The digital world we live in has made many things complicated. With the internet, the whole world is connected. Technology is moving at such a fast pace it is often difficult to determine who came up with what idea first. This is why trademark and copyright laws have become so important. Even the most seemingly innocent action may bring about legal troubles.
Shopping on like has become an everyday occurrence for many of us. It is so convenient to sit and browse a website looking for the exact item we want without spending time and money getting in a car and searching through many stores to locate the same thing. The process of buying something online involves many different programming copyrights. Who was the first business to offer online shopping? Who was the first online business to come up with the “shopping cart” idea? You can imagine as you think about the steps required to shop online that it took creativity and technical knowledge. Of course other web sites want to make their online experience as simple for customers so seeing processes on other sites that do that starts the copyright infringement trouble.

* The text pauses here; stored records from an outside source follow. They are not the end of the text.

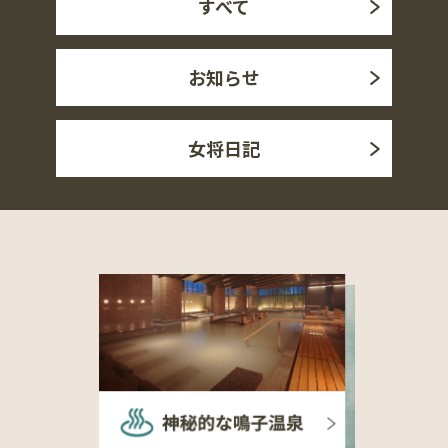
すべて
お知らせ
女将日記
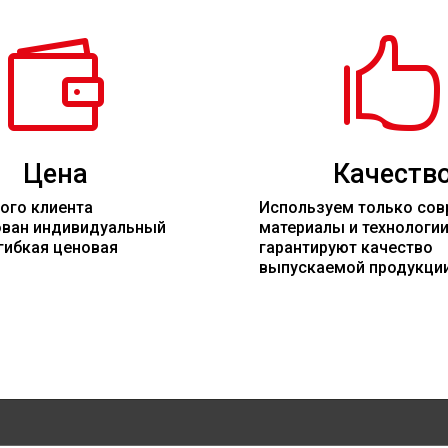


Цена
Качеств
ого клиента
Используем только со
ован индивидуальный
материалы
и технологи
гибкая ценовая
гарантируют качество
выпускаемой продукци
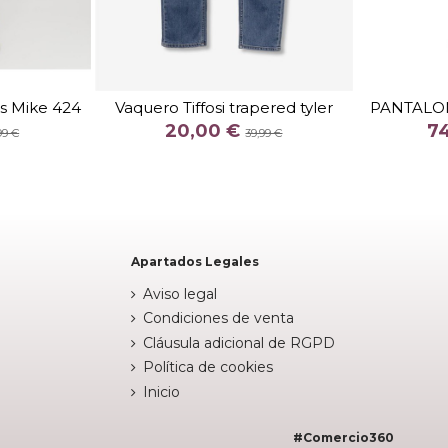
TALLA
30
31
32
33
34
4
3134
36
s Mike 424
Vaquero Tiffosi trapered tyler
PANTALON
COLOR
20,00 €
7
L
99 €
39,99 €
AZUL OSCURO

arrito

Añadir al carrito
Apartados Legales
Aviso legal
Condiciones de venta
Cláusula adicional de RGPD
Política de cookies
Inicio
#Comercio360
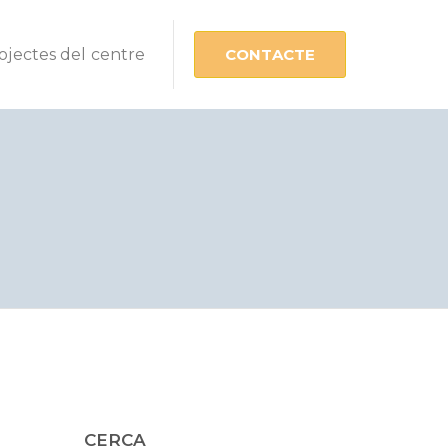
ojectes del centre
CONTACTE
CERCA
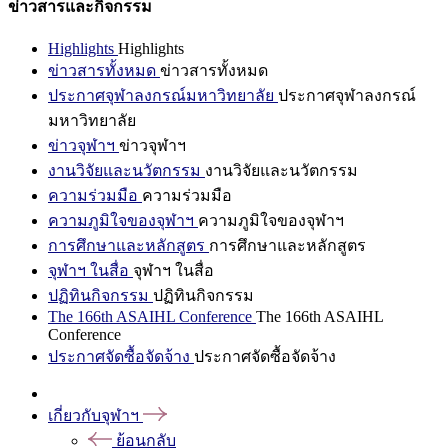
ข่าวสารและกิจกรรม
Highlights
Highlights
ข่าวสารทั้งหมด
ข่าวสารทั้งหมด
ประกาศจุฬาลงกรณ์มหาวิทยาลัย
ประกาศจุฬาลงกรณ์
มหาวิทยาลัย
ข่าวจุฬาฯ
ข่าวจุฬาฯ
งานวิจัยและนวัตกรรม
งานวิจัยและนวัตกรรม
ความร่วมมือ
ความร่วมมือ
ความภูมิใจของจุฬาฯ
ความภูมิใจของจุฬาฯ
การศึกษาและหลักสูตร
การศึกษาและหลักสูตร
จุฬาฯ ในสื่อ
จุฬาฯ ในสื่อ
ปฏิทินกิจกรรม
ปฏิทินกิจกรรม
The 166th ASAIHL Conference
The 166th ASAIHL
Conference
ประกาศจัดซื้อจัดจ้าง
ประกาศจัดซื้อจัดจ้าง
เกี่ยวกับจุฬาฯ
ย้อนกลับ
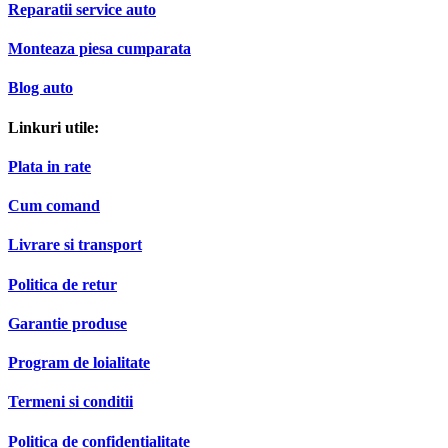
Reparatii service auto
Monteaza piesa cumparata
Blog auto
Linkuri utile:
Plata in rate
Cum comand
Livrare si transport
Politica de retur
Garantie produse
Program de loialitate
Termeni si conditii
Politica de confidentialitate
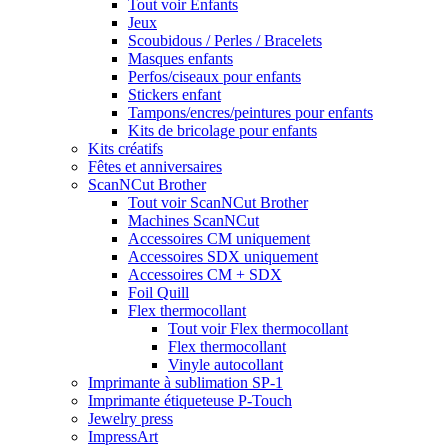
Tout voir Enfants
Jeux
Scoubidous / Perles / Bracelets
Masques enfants
Perfos/ciseaux pour enfants
Stickers enfant
Tampons/encres/peintures pour enfants
Kits de bricolage pour enfants
Kits créatifs
Fêtes et anniversaires
ScanNCut Brother
Tout voir ScanNCut Brother
Machines ScanNCut
Accessoires CM uniquement
Accessoires SDX uniquement
Accessoires CM + SDX
Foil Quill
Flex thermocollant
Tout voir Flex thermocollant
Flex thermocollant
Vinyle autocollant
Imprimante à sublimation SP-1
Imprimante étiqueteuse P-Touch
Jewelry press
ImpressArt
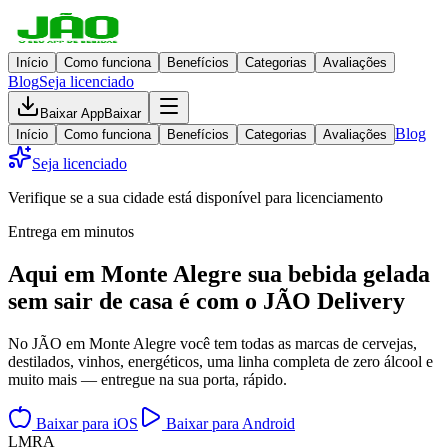
Início
Como funciona
Benefícios
Categorias
Avaliações
Blog
Seja licenciado
Baixar App
Baixar
Blog
Início
Como funciona
Benefícios
Categorias
Avaliações
Seja licenciado
Verifique se a sua cidade está disponível para licenciamento
Entrega em minutos
Aqui em
Monte Alegre
sua bebida gelada
sem sair de casa
é com o JÃO Delivery
No JÃO em Monte Alegre você tem todas as marcas de cervejas,
destilados, vinhos, energéticos, uma linha completa de zero álcool e
muito mais — entregue na sua porta, rápido.
Baixar para iOS
Baixar para Android
L
M
R
A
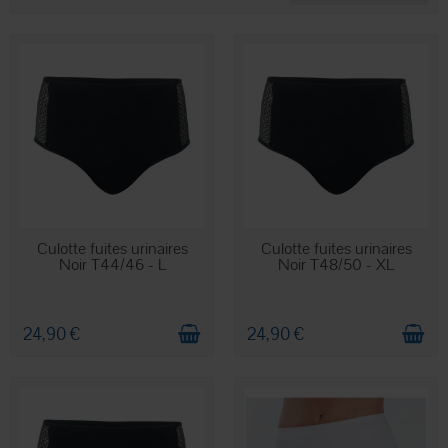
féminine.
EN STOCK
EN STOCK
Culotte fuites urinaires
Culotte fuites urinaires
Noir T44/46 - L
Noir T48/50 - XL
24,90 €
24,90 €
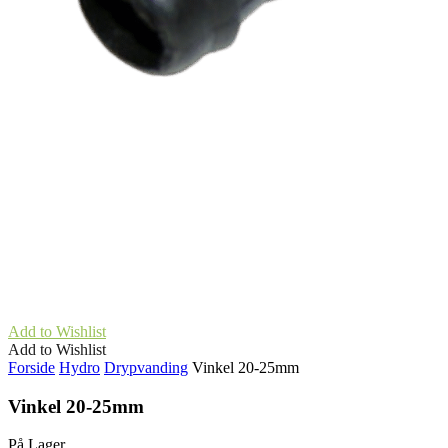
Add to Wishlist
Add to Wishlist
Forside
Hydro
Drypvanding
Vinkel 20-25mm
Vinkel 20-25mm
På Lager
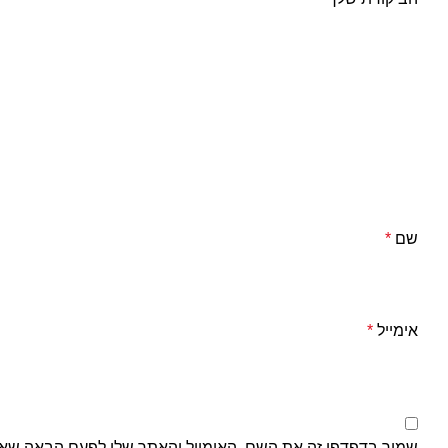
שם
*
אימייל
*
שמור בדפדפן זה את השם, האימייל והאתר שלי לפעם הבאה שאג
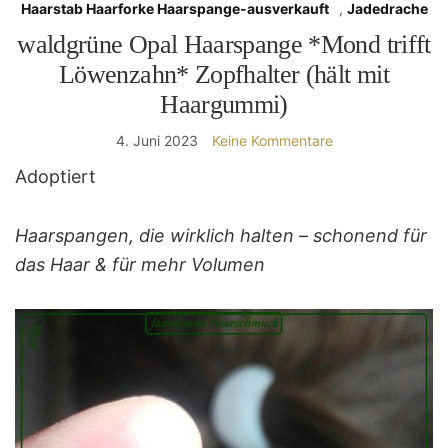
Haarstab Haarforke Haarspange-ausverkauft
,
Jadedrache
waldgrüne Opal Haarspange *Mond trifft
Löwenzahn* Zopfhalter (hält mit
Haargummi)
4. Juni 2023
Keine Kommentare
Adoptiert
Haarspangen, die wirklich halten – schonend für
das Haar & für mehr Volumen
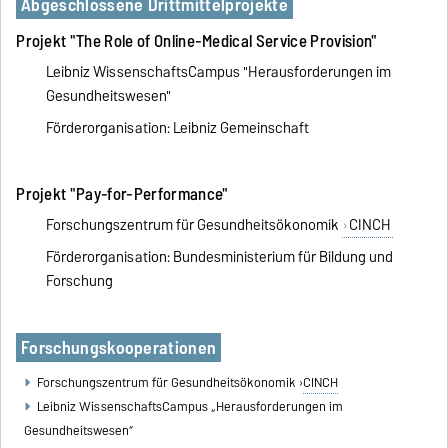
Abgeschlossene Drittmittelprojekte
Projekt "The Role of Online-Medical Service Provision"
Leibniz WissenschaftsCampus "Herausforderungen im
Gesundheitswesen"
Förderorganisation: Leibniz Gemeinschaft
Projekt "Pay-for-Performance"
Forschungszentrum für Gesundheitsökonomik
CINCH
Förderorganisation: Bundesministerium für Bildung und
Forschung
Forschungskooperationen
Forschungszentrum für Gesundheitsökonomik ›
CINCH
Leibniz WissenschaftsCampus „Herausforderungen im
Gesundheitswesen“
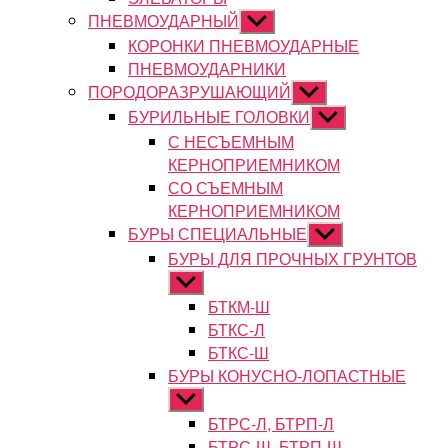
ПНЕВМОУДАРНЫЙ
Показывать
подменю
КОРОНКИ ПНЕВМОУДАРНЫЕ
ПНЕВМОУДАРНИКИ
ПОРОДОРАЗРУШАЮЩИЙ
Показывать
подменю
БУРИЛЬНЫЕ ГОЛОВКИ
Показывать
подменю
С НЕСЪЕМНЫМ
КЕРНОПРИЕМНИКОМ
СО СЪЕМНЫМ
КЕРНОПРИЕМНИКОМ
БУРЫ СПЕЦИАЛЬНЫЕ
Показывать
подменю
БУРЫ ДЛЯ ПРОЧНЫХ ГРУНТОВ
Показывать
подменю
БТКМ-Ш
БТКС-Л
БТКС-Ш
БУРЫ КОНУСНО-ЛОПАСТНЫЕ
Показывать
подменю
БТРС-Л, БТРП-Л
БТРС-Ш, БТРП-Ш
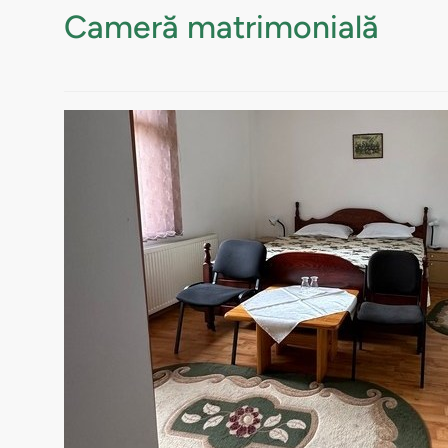
Cameră matrimonială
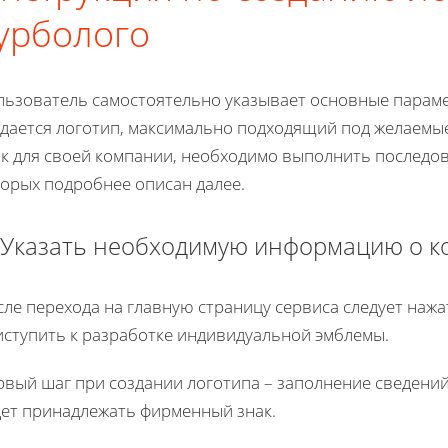
урболого
льзователь самостоятельно указывает основные параме
здается логотип, максимально подходящий под желаемы
ак для своей компании, необходимо выполнить последов
торых подробнее описан далее.
 Указать необходимую информацию о 
ле перехода на главную страницу сервиса следует нажа
иступить к разработке индивидуальной эмблемы.
рвый шаг при создании логотипа – заполнение сведений
дет принадлежать фирменный знак.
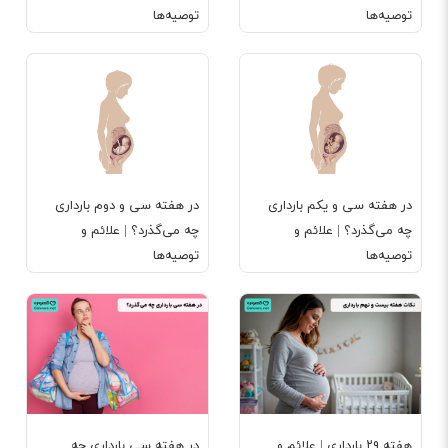
توصیه‌ها
توصیه‌ها
در هفته سی و یکم بارداری
در هفته سی و دوم بارداری
چه می‌گذرد؟ | علائم و
چه می‌گذرد؟ | علائم و
توصیه‌ها
توصیه‌ها
هفته ۲۹ بارداری | علائم و
در هفته سی بارداری چه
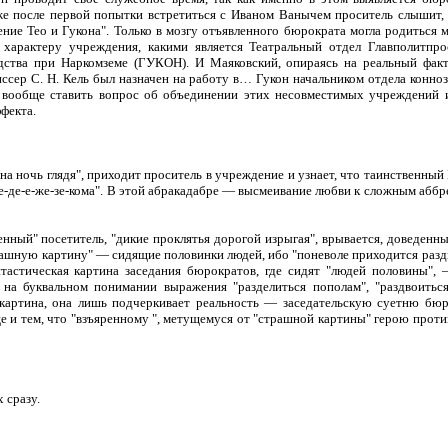
же после первой попытки встретиться с Иваном Ванычем проситель слышит,
ение Тео и Гукона". Только в мозгу отъявленного бюрократа могла родиться 
 характеру учреждения, какими является Театральный отдел Главполитпро
одства при Наркомземе (ГУКОН). И Маяковский, опираясь на реальный фак
ер С. Н. Кель был назначен на работу в… Гукон начальником отдела конноза
в вообще ставить вопрос об объединении этих несовместимых учреждений 
фекта.
"на ночь глядя", приходит проситель в учреждение и узнает, что таинственный
-ге-де-е-же-зе-кома". В этой абракадабре — высмеивание любви к сложным абб
енный" посетитель, "дикие проклятья дорогой изрыгая", врывается, доведенны
рашную картину" — сидящие половинки людей, ибо "поневоле приходится раздв
нтастическая картина заседания бюрократов, где сидят "людей половины", 
 на буквальном понимании выражения "разделиться пополам", "раздвоиться
картина, она лишь подчеркивает реальность — заседательскую суетню бюр
е и тем, что "взъяренному ", метущемуся от "страшной картины" герою прот
 сразу.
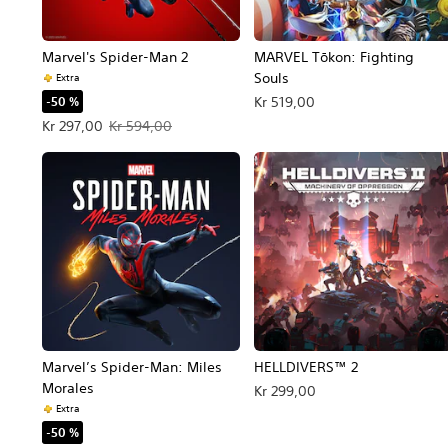
Marvel's Spider-Man 2
MARVEL Tōkon: Fighting
Souls
Extra
Kr 519,00
-50 %
Tilbudspris Kr 297,00. Oprindelig pris Kr 594,00.
Kr 297,00
Kr 594,00
Marvel’s Spider-Man: Miles
HELLDIVERS™ 2
Morales
Kr 299,00
Extra
-50 %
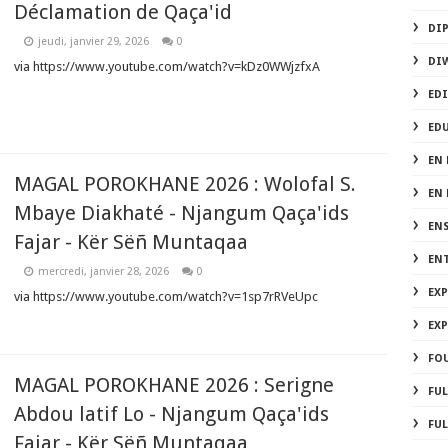
Déclamation de Qaça'id
DI
jeudi, janvier 29, 2026
0
DI
via https://www.youtube.com/watch?v=kDz0WWjzfxA
EDI
ED
EN 
MAGAL POROKHANE 2026 : Wolofal S.
EN
Mbaye Diakhaté - Njangum Qaça'ids
EN
Fajar - Kër Sëñ Muntaqaa
EN
mercredi, janvier 28, 2026
0
EX
via https://www.youtube.com/watch?v=1sp7rRVeUpc
EX
FOU
MAGAL POROKHANE 2026 : Serigne
FU
Abdou latif Lo - Njangum Qaça'ids
FUL
Fajar - Kër Sëñ Muntaqaa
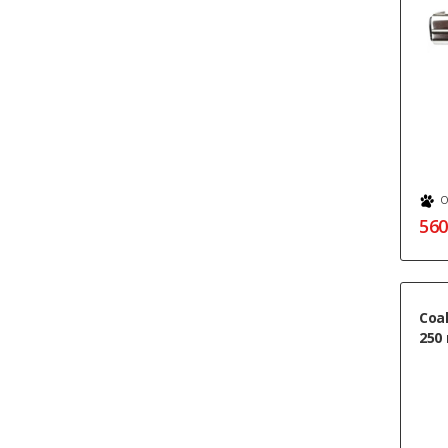
О
560
Coal
250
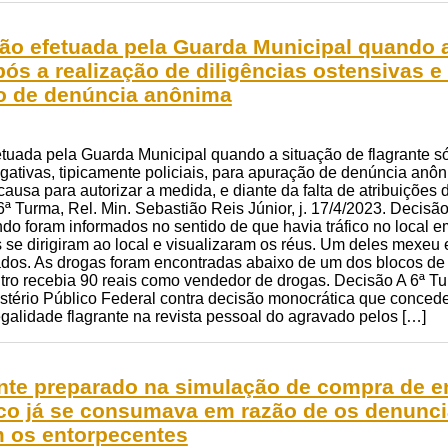
isão efetuada pela Guarda Municipal quando a
ós a realização de diligências ostensivas e i
o de denúncia anônima
fetuada pela Guarda Municipal quando a situação de flagrante s
igativas, tipicamente policiais, para apuração de denúncia anô
 causa para autorizar a medida, e diante da falta de atribuiçõe
6ª Turma, Rel. Min. Sebastião Reis Júnior, j. 17/4/2023. Deci
o foram informados no sentido de que havia tráfico no local e
es se dirigiram ao local e visualizaram os réus. Um deles mexe
ados. As drogas foram encontradas abaixo de um dos blocos de
utro recebia 90 reais como vendedor de drogas. Decisão A 6ª 
nistério Público Federal contra decisão monocrática que conc
legalidade flagrante na revista pessoal do agravado pelos […]
nte preparado na simulação de compra de e
fico já se consumava em razão de os denunc
m os entorpecentes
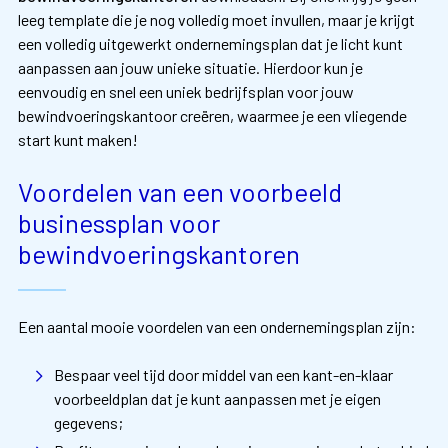
leeg template die je nog volledig moet invullen, maar je krijgt
een volledig uitgewerkt ondernemingsplan dat je licht kunt
aanpassen aan jouw unieke situatie. Hierdoor kun je
eenvoudig en snel een uniek bedrijfsplan voor jouw
bewindvoeringskantoor creëren, waarmee je een vliegende
start kunt maken!
Voordelen van een voorbeeld
businessplan voor
bewindvoeringskantoren
Een aantal mooie voordelen van een ondernemingsplan zijn:
Bespaar veel tijd door middel van een kant-en-klaar
voorbeeldplan dat je kunt aanpassen met je eigen
gegevens;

Take, for instance, the trouble Amazon had. Amazon had been granted a patent for a 1-click technology dated September 28, 1999. This technology is also known as one-click buying, and allows customers to make online purchases in a single click. Customers no longer have to manually input billing and shipping information each time they purchase an item. Instead, 1-click uses the billing address and credit card and/or other payment information that can be kept on file in the user’s account.
There have been several other patent disputes that surround 1-click technology, including a patent infringement lawsuit that was filed against Barnes & Noble back in 1999; which was only a month after Amazon’s 1-click patent was issued. Barnes & Noble was offering a checkout option that was called “Express Lane,” which also happened to enable shoppers to purchase an item with one click. This lawsuit was settled privately in 2002; however, the terms of the settlement were not disclosed.
Keeping up with technology and the processes behind it is extremely important to businesses. Competition is fierce in the digital world and any edge that a company has to make the online experience more enjoyable and easier for its customers must be protected.